The desire to accelerate digital transformation using QR codes isn't unique to China. Beaconstac, a QR code management platform founded in 2019, announced a $25 million Series A funding round in early 2023. Its main business is helping companies design branded QR codes and track their usage. Its co-founder and CEO, Sharat Potharaju, stated: "We are seeing more and more businesses adopting QR code technology to streamline processes. The pandemic accelerated the digital transformation of businesses, faster connecting the physical and digital worlds."

It is worth noting that the capital-favored Beaconstac resembles a product "Copied from China." For instance, the aforementioned CaoLiao QR Code has gradually evolved over the past decade from a QR code generation and beautification tool into a cloud service using QR codes as an entry point. Its services now cover equipment inspection, asset management, personnel information management, paperless registration, and more. Moreover, compared to IT management systems costing hundreds of thousands, the annual subscription fee for CaoLiao QR Code's cloud service has been compressed to the thousand-yuan level.

The result of intense industry competition is that QR codes are becoming a "cost-effective alternative" for many lightweight digital applications. At least according to the Aladdin Index, CaoLiao QR Code's ranking among tool-based mini-programs is on par with Tencent Docs and Baidu Netdisk. The breadth and depth of QR code applications in the Chinese market have already positioned it as a global leader.

From a global competition perspective, QR codes represent one of the few areas where Chinese companies have a first-mover advantage, boasting mature user habits, a solid industrial foundation, and vast application potential.
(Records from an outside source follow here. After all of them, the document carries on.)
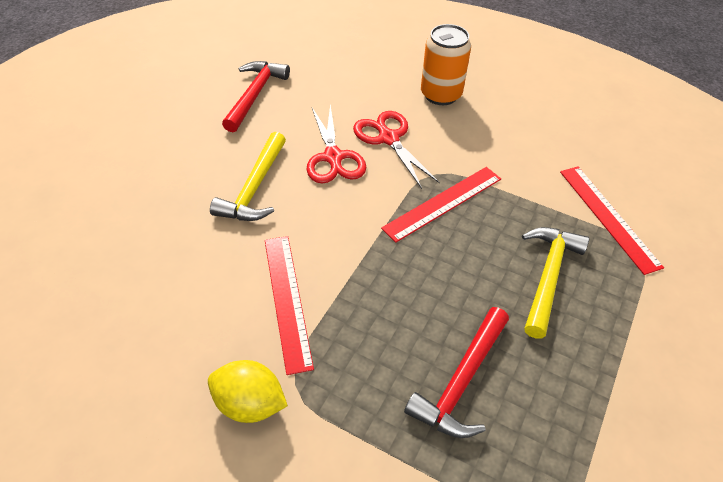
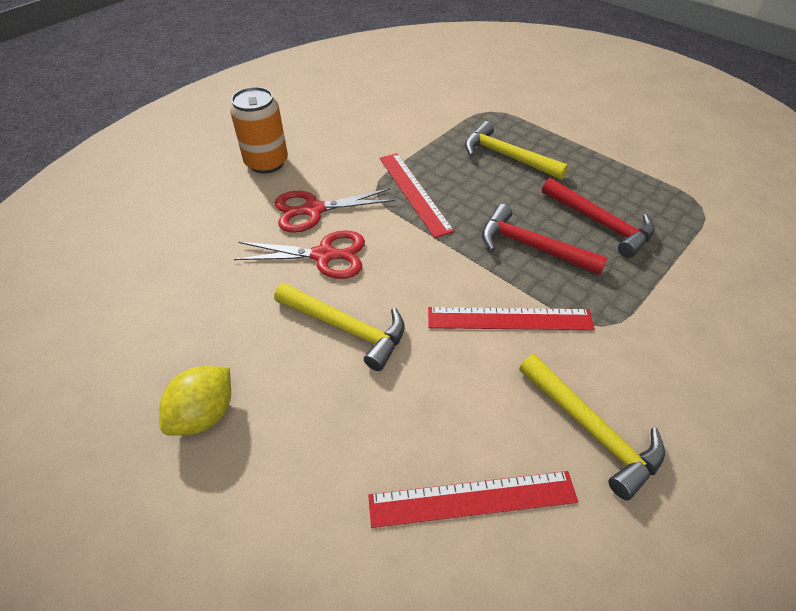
camera: 75 degrees left, 0 degrees up
yellow lemon [208,360,288,423] -> yellow lemon moved to [159,366,231,436]
red hammer [222,61,290,132] -> red hammer moved to [482,204,608,275]
red ruler [560,167,664,275] -> red ruler moved to [368,471,578,528]
none -> yellow hammer [519,354,665,500]

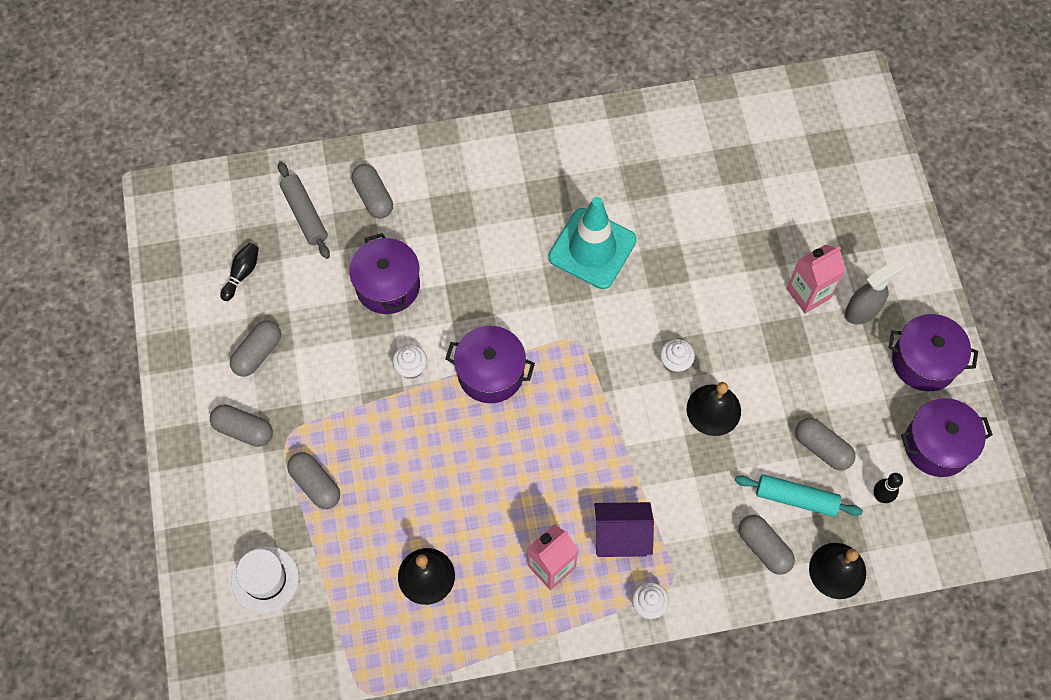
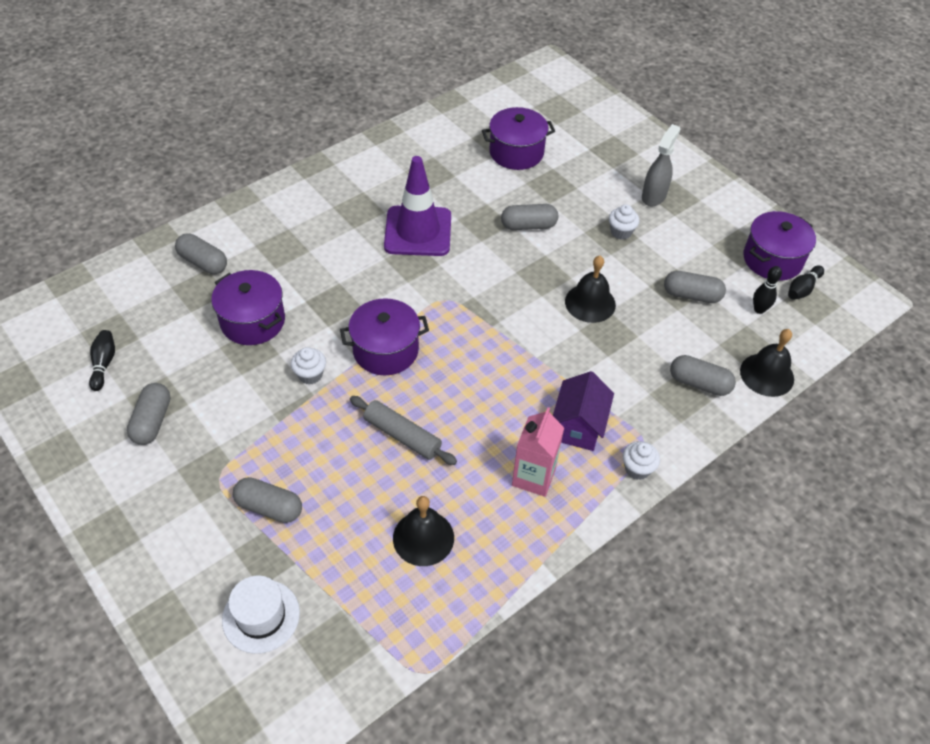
camera: 30 degrees left, 15 degrees down
grey capsule [210,404,273,447] -> grey capsule moved to [501,204,558,230]
grey rolling pin [278,162,330,259] -> grey rolling pin moved to [350,396,457,465]
turquoise traffic cone [548,197,637,289] -> purple traffic cone [384,156,451,256]
purple house [594,502,654,557] -> purple house turned 45 degrees counterclockwise [553,371,614,451]
white cupcake [660,339,695,373] -> white cupcake moved to [609,205,639,240]
turquoise rolling pin [735,474,863,517] -> none
pink carton [787,244,845,313] -> none
purple pot [889,314,978,391] -> purple pot moved to [482,107,555,170]
none -> black bowling pin [788,265,824,300]

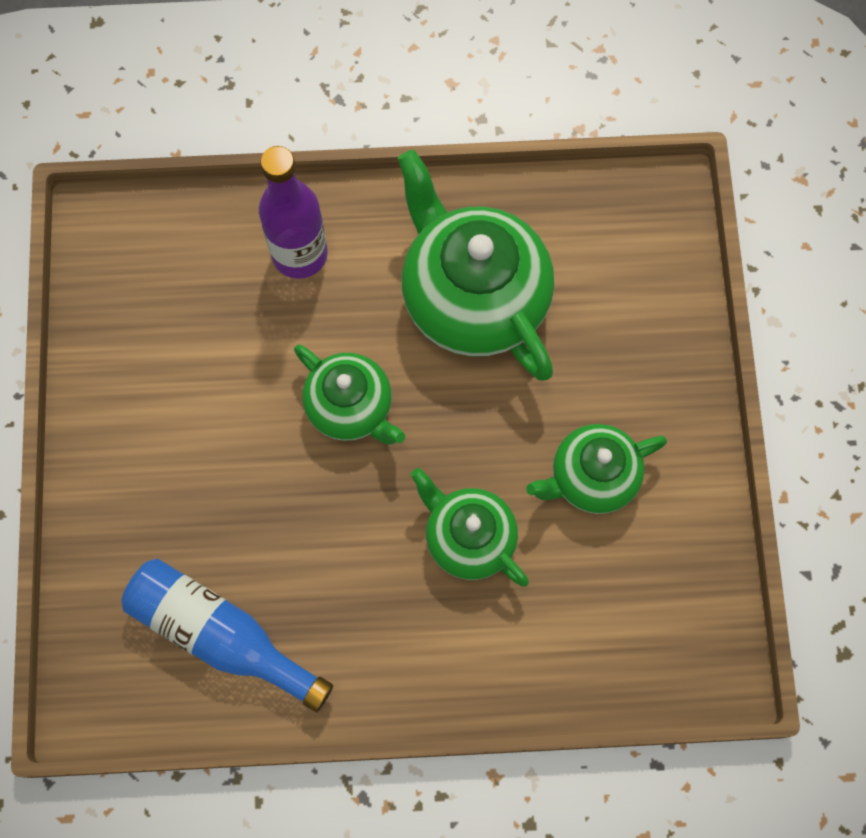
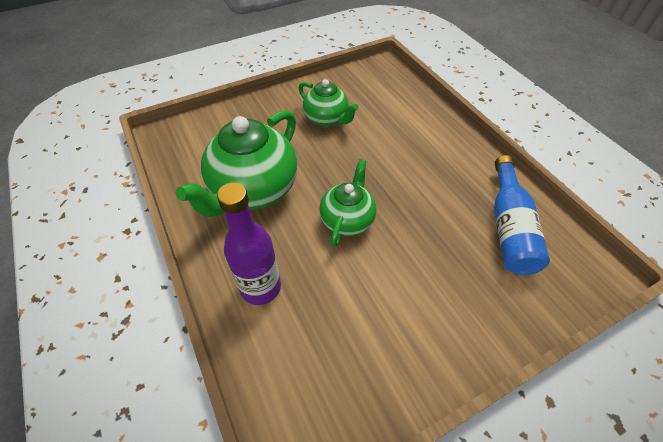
camera: 115 degrees left, 20 degrees down
green teapot [411,468,529,587] -> none

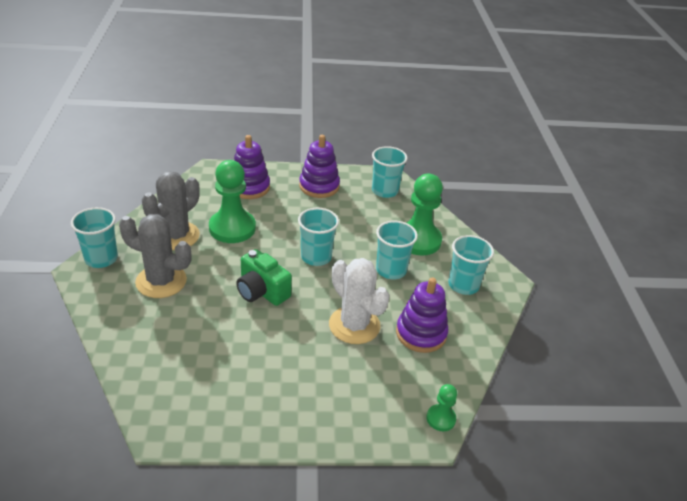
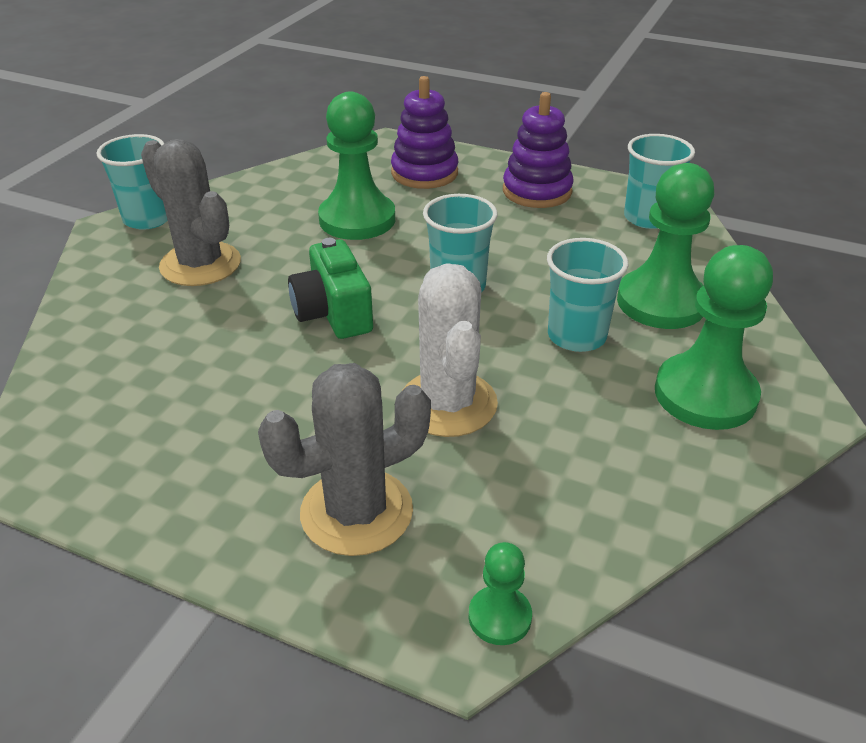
camera: 30 degrees right, 0 degrees up
grey cactus [142,171,200,250] -> grey cactus moved to [258,363,431,556]
purple stacking toy [396,277,448,353] -> none
turquoise cup [448,235,494,295] -> green pawn [655,245,773,430]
In the practical choices of digital transformation, we should not underestimate the immense energy contained within QR codes nor overlook the universality of普惠 technologies and democratized tools.

Final Words

The story of QR codes continues.

Perhaps in another five or six years, people's understanding of QR codes will no longer be "Should I scan you, or will you scan me?" The black and white squares will become an increasingly irreplaceable part of life, continuously integrating with new technologies as a "bridge builder," becoming a significant force influencing the digitalization process across various industries in China.

Note: Wang Jianding and Zhang Yang are pseudonyms.

Article reproduced from 36Kr: 《What Role Do Ubiquitous QR Codes Play in Digital Transformation?